The Shadow Girl, Conclusion

I was sitting in my usual place in his den, firmly ensconced in a brown beanbag chair while James Taylor droned away on the stereo. I'd lost touch with my faithful companion of music during my anorexic months and it felt warm and reassuring to experience it again. I was as relaxed as I was capable of being then and waited for Dr. Haim to return from the kitchen, where he was talking to his girlfriend.

He came in shortly, bringing me a cup of herbal tea, then lit some incense and sat down beside me on the hardwood floor. There was even a door of beads and a Woodstock poster on the wall. I was tempted to ask him if he took in American draft dodgers, but decided against it. It wasn't my nature to be a smartass back then, although my mind worked that way at times.

We sat quietly for a few minutes and listened to the music. I breathed in the musk aroma of the incense and felt somewhat awkward at the extended "Pinter pause". Just then, Haim leaned over and started brushing a strand of hair from my eyes. I moved back,thinking that he was behaving inappropriately for a therapist. The next thing I knew, this hippie shrink was all over me, pressing his thin, unkempt body on top of me and whispering in my ear, "Just relax. Everything's okay."

Well, I didn't appreciate these clumsy advances, even if he somehow believed that being deflowered would help me tremendously and make me feel wanted and loved. I rolled over quickly and struggled to my feet, exclaiming breathlessly, "I want to go home now. Take me home, please."

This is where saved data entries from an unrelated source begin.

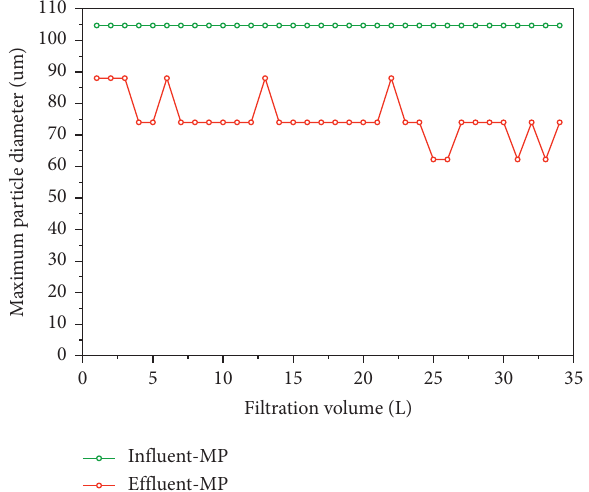
Figure 9: Changes of the maximum particle diameter of influent and effluent with different filtration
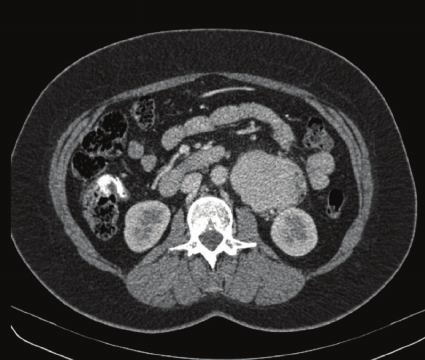
Figure 1: Preoperative abdominal computed tomography (CT) scan depicting a voluminous left pararenal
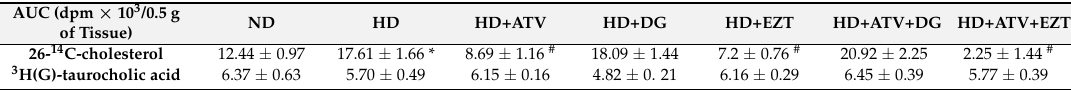
Table 4. Effect of atorvastatin, ezetimibe, diosgenin or their combinations on fecal 26- 14 C-cholesterol or 3 H(G)-taurocholate elimination in hypercholesterolemic rats. AUC (dpm × 10 3 /0.5 g of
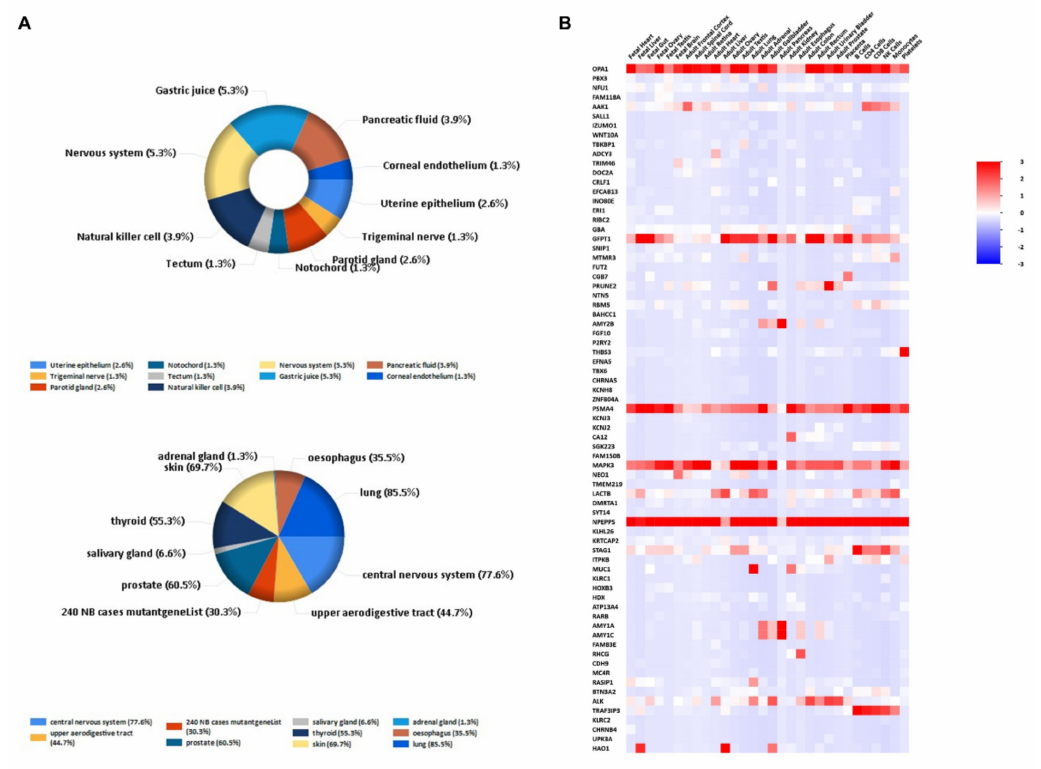
Figure 4. Dental-caries- and periodontitis-related gene expression distribution: ( A ) gene expression in human tissues and systems; ( B ) heatmap of each gene expression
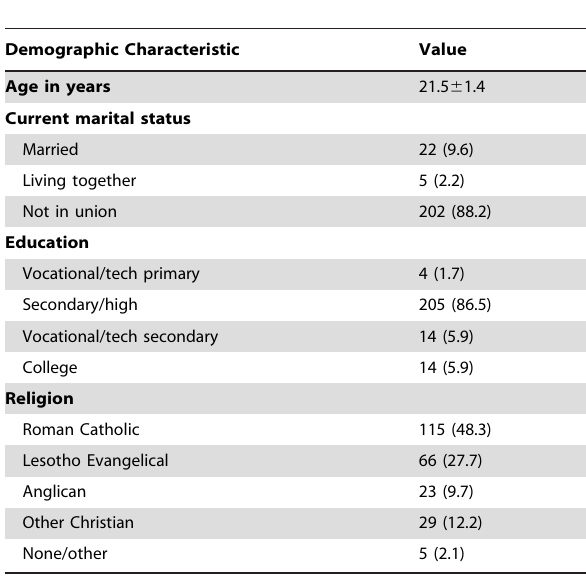
Table 2. Demographic characteristics of study participants ( n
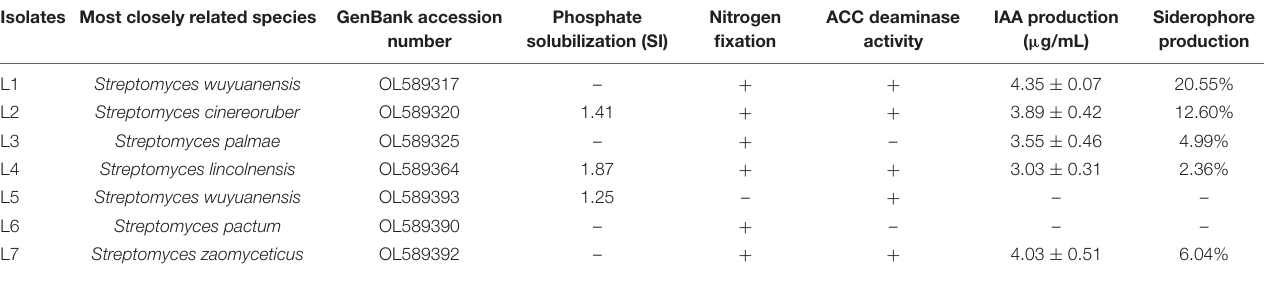
TABLE 1 | Plant-promoting potentials of seven Streptomyces isolates. Isolates Most closely related species GenBank accession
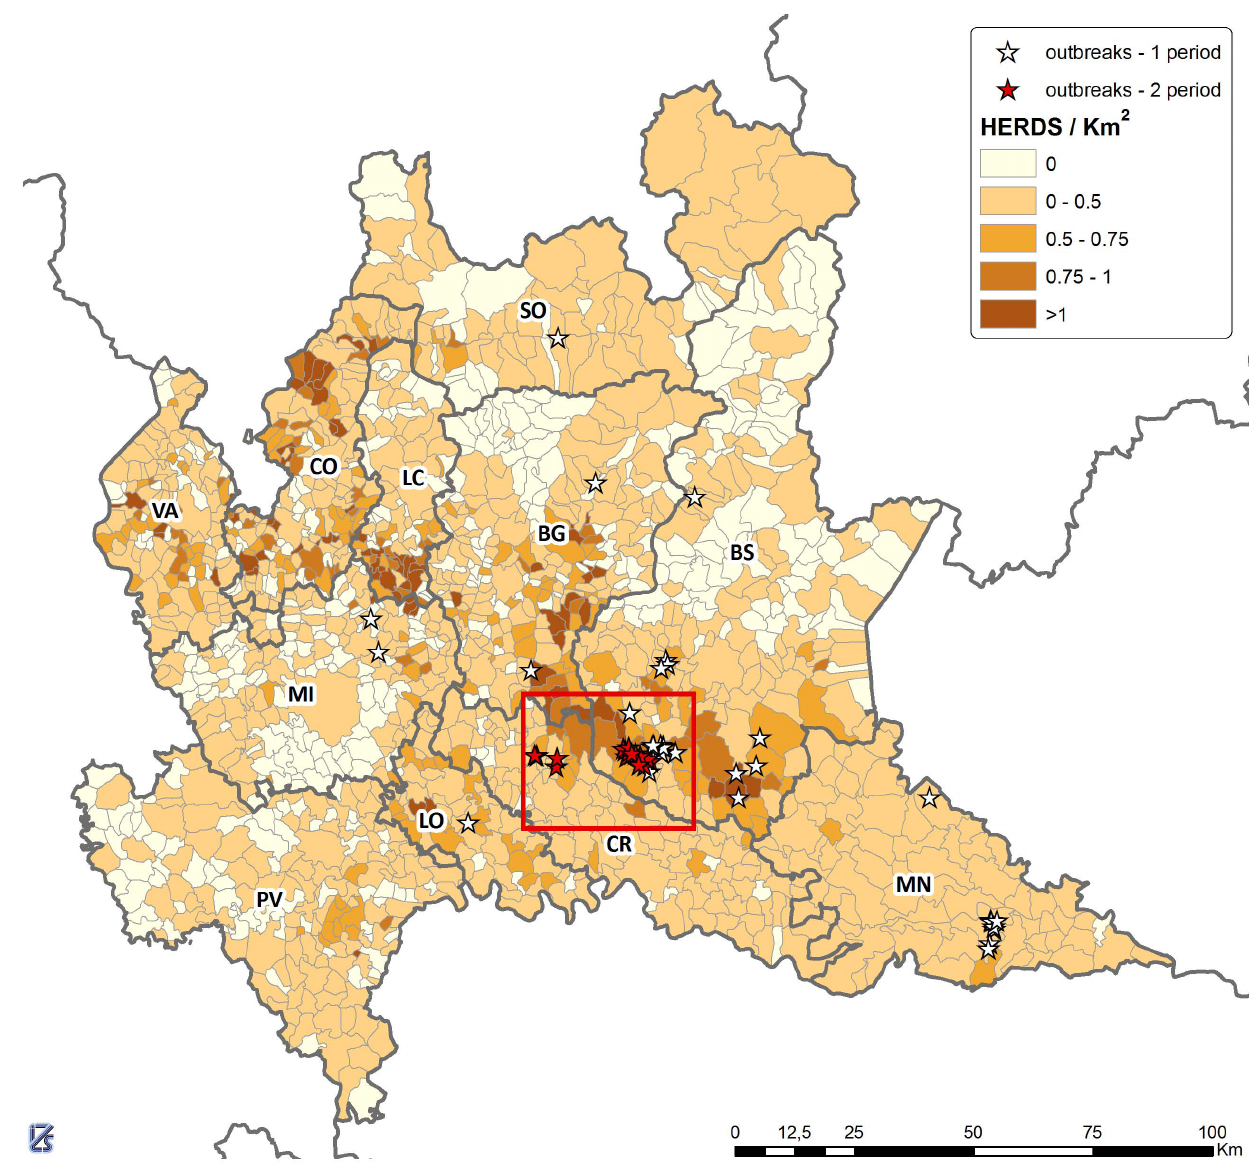
Figure 2. Outbreak locations. Map of Lombardy with the locations of the outbreaks arisen in the two epidemic periods (purple symbols: period 1, red symbols: period 2) and with municipalities color coded according to pig farm density (measured in herds per km 2 ). The labels are referring to the provinces; BG: Bergamo, BS: Brescia, CO: Como, CR: Cremona, LC: Lecco, LO: Lodi, MN: Mantua, MI: Milan, PV: Pavia, SO: Sondrio, VA: Varese. We note that the average farm density across a whole municipality is generally lower than the actual local farm density around farm locations in that municipality.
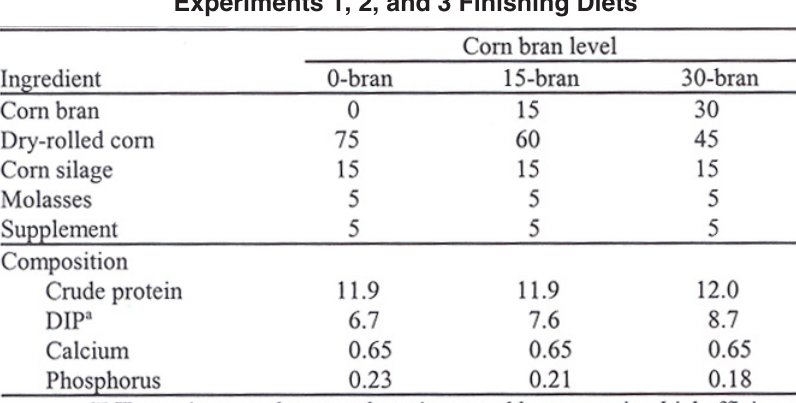
Experiments 1, 2, and 3 Finishing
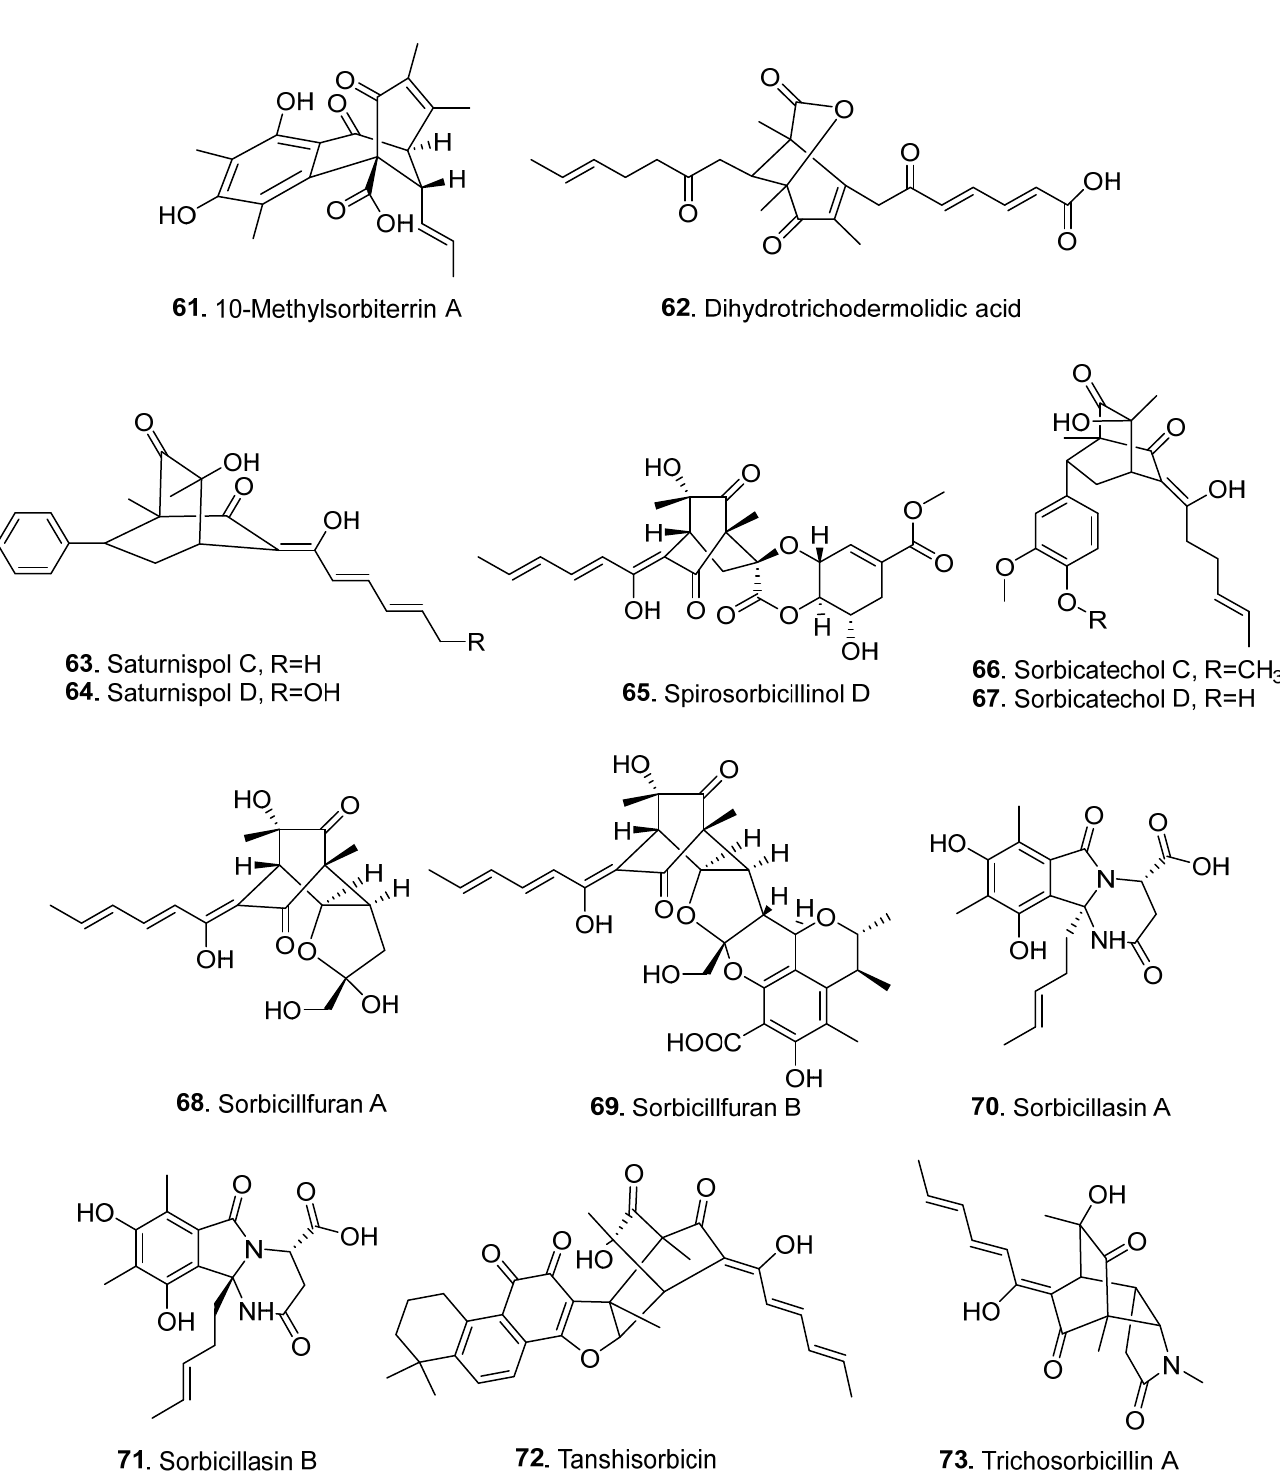
Figure 5. Structures of the hybrid sorbicillinoids ( 61 – 73 ) isolated from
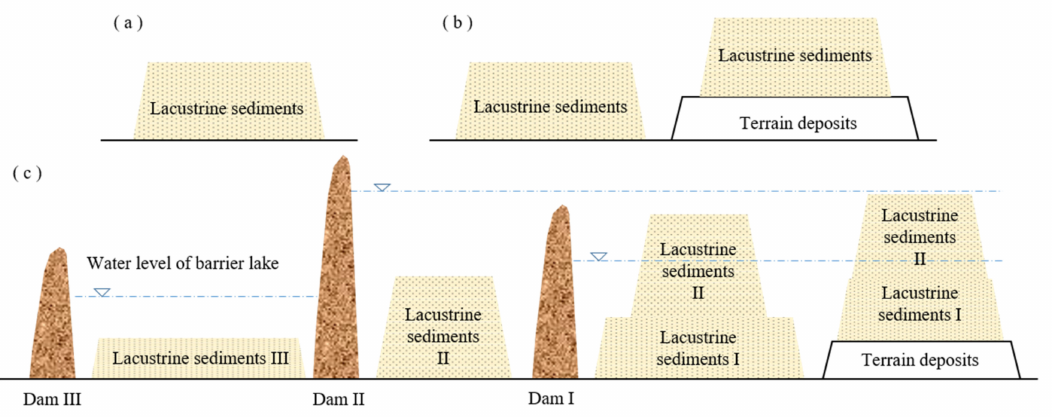
Figure 8. Diagram of the relationship between lacustrine sediments. ( a ) Situation 1; ( b ) Situation 2; ( c ) Situation 3 and Situation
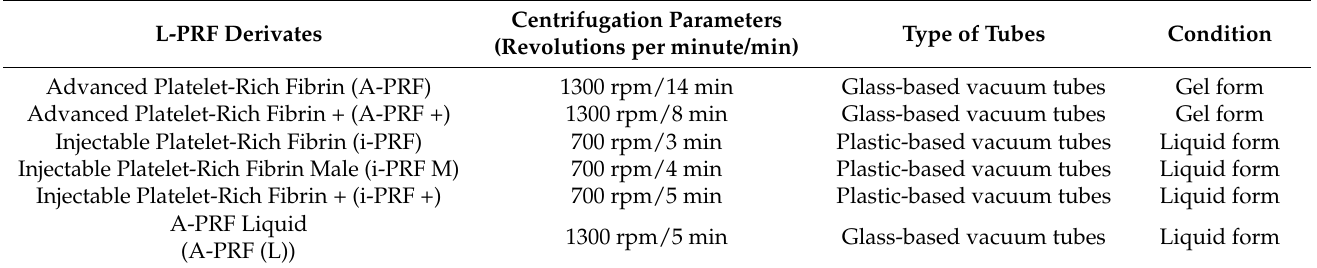
Table 2. Classification of L-PRF derivates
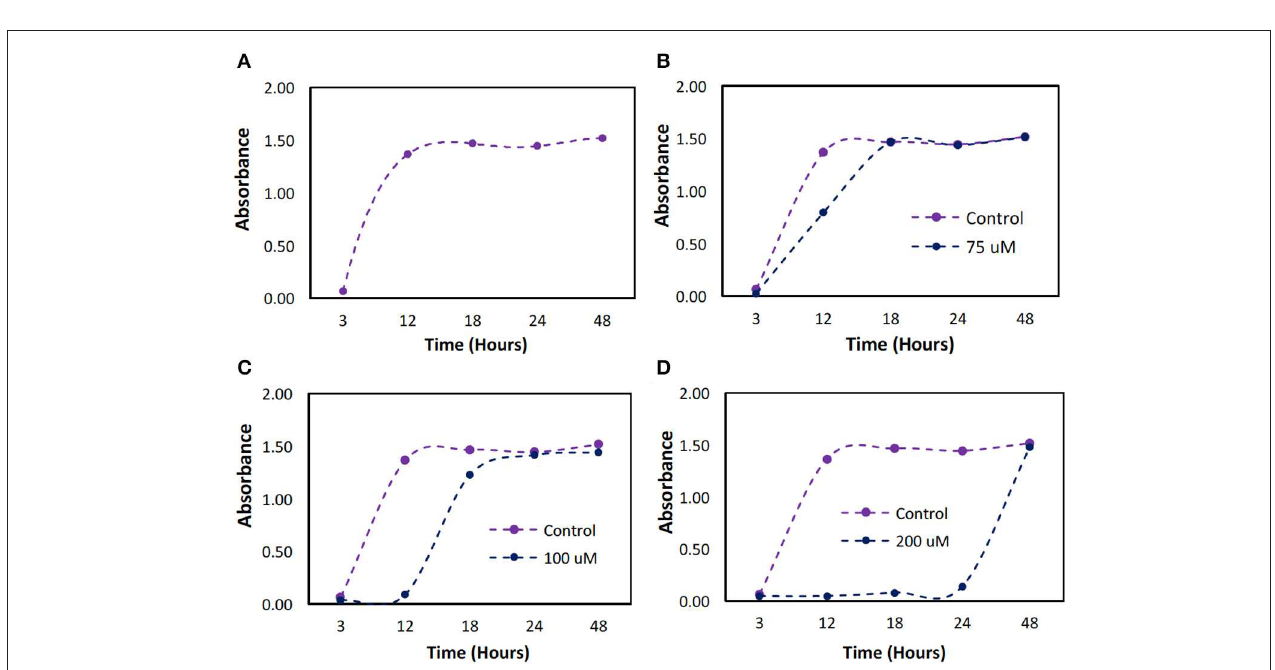
FIGURE 5 | Bacterial growth over a 48h period with different initial doses of hydrogen peroxide. P. cryohalolentis bacteria growth was measured using absorbance readings at 600nm with different initial doses of H 2 O 2 . (A) The control was used to determine typical bacterial growth. (B) Growth was first slowed at a dose of 75 µ M. (C) At 100 µ M dosing, bacteriostatic conditions were achieved. (D) At 200 µ M bacteriostatic conditions were maintained for 24h.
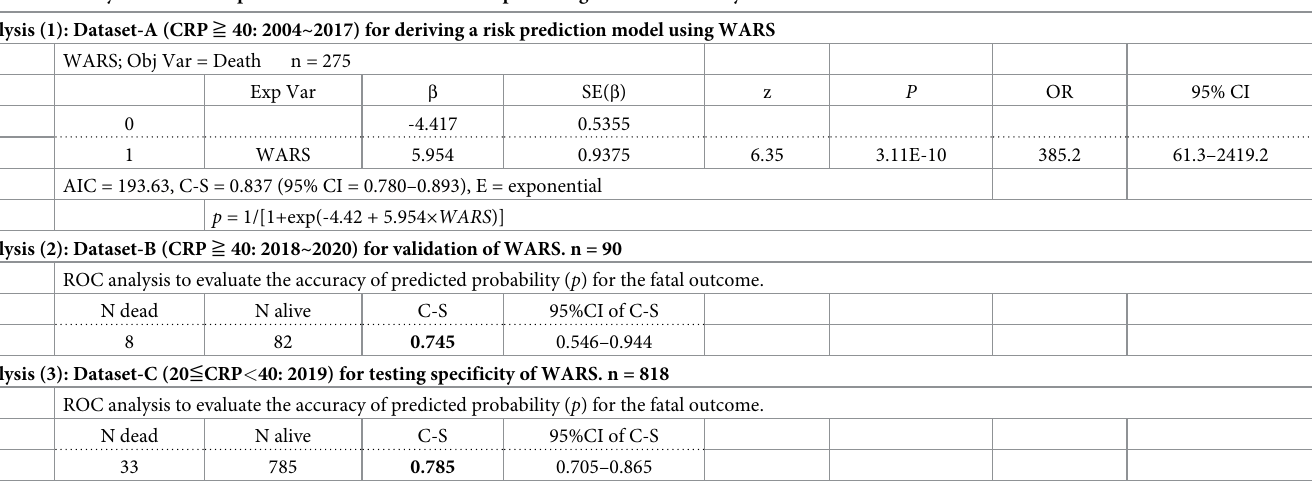
Obj Var = object variable; Exp Var = explanatory variable; β = partial regression coefficient; SE = standard error; OR = odds ratio; C-S = C-statistics; E-10 = 10 − 10 . WARS = weighted average risk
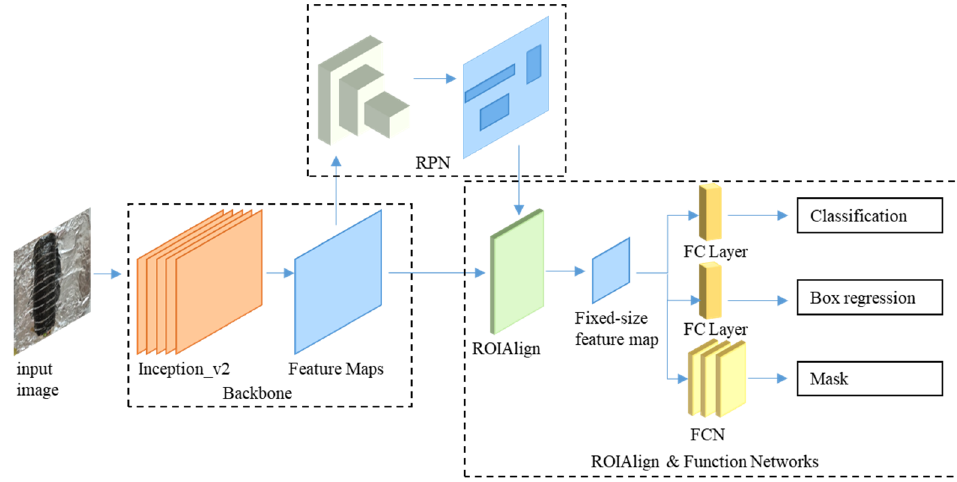
Figure 5. Architecture of Mask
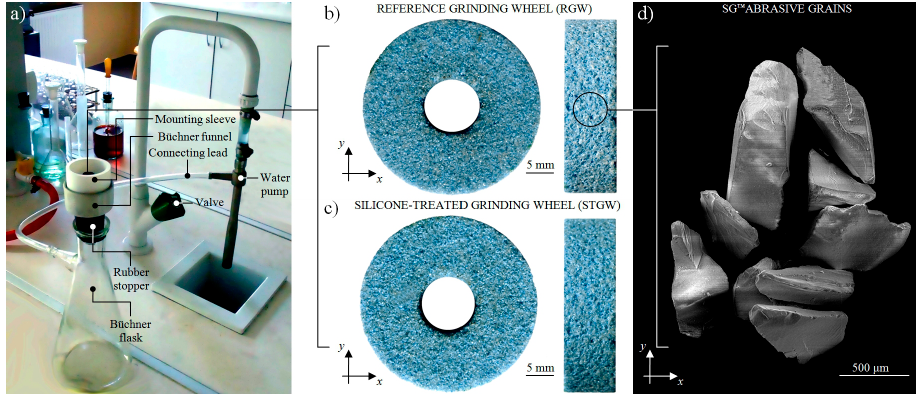
Figure 2. ( a ) Impregnation process of small-size grinding wheel 1-35×10×10SG/F46G10VTO by synthetic organosilicon polymer-based impregnate (silicone) under the reduced pressure conditions: general view of stand for realizing the impregnation process; ( b) general view of the non-treated RGW; ( c ) STGW after the impregnation process; ( d ) SEM micrograph presenting morphology of SG ™ abrasive grains (mag.: 50×, Ua = 20 kV, WD = 47 mm, spot size: 39, vacuum pressure: 8 Pa) [58].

That was the last of my sessions with "Dr. Love". I told my parents that the rest was going to have to be up to me and that I no longer needed therapy. I felt embarrassed, humiliated and betrayed. How could a man who wrote such insightful and sensitive poetry be such a lech?

Oddly enough, I began to improve after that incident. My eating levelled out somewhat and became more evenly balanced with my workouts for the track team. I even participated in several track meets, never placing anywhere near first, but running the 880 with an acceptable amount of aplomb.

I stopped weighing myself regularly after hitting eighty-six pounds and far surpassed the ninety-pound mark by the end of that school year. Weight, calories and numbers faded from prominence in my life and my old interests of academe, music, writing, art and piano took the forefront again. The panicky urgency of burning off calories was abandoned in favour of more cerebral pursuits, and thus I reclaimed my life.

I'm not sure what caused this transformation, but I think it was becoming fed up with the superficiality and emptiness of chasing a thin body. My mind craved other stimulation besides that singular and narcissistic one. Besides, I greatly feared losing the love and support of my family.

Dad's threat had struck fear into my heart, and I knew I would relinquish anything to remain at home with him, Mom and Jim. Maybe it took this negative, life-threatening experience to make me appreciate what I had and what I could have squandered. By that summer, I was back up to one hundred five pounds and though I would have chosen less weight, I knew that it was simply not meant to be. What was more, I had erroneously thought that weighing ninety pounds would cause my father to love me more, when in actuality it nearly alienated him for good. It was an invaluable lesson to learn and I had learned it the hard way.

Unfortunately, it would take twenty-three more years before that would eventually sink into my thick, stubborn skull. I would be plagued by at least five more life-threatening episodes of anorexia, along with bulimia, until the age of forty. I hope that now, as I write this, that this devastating illness will never lunge viciously at me again. It just takes too much and leaves you with nothing but broken dreams and spent spirits.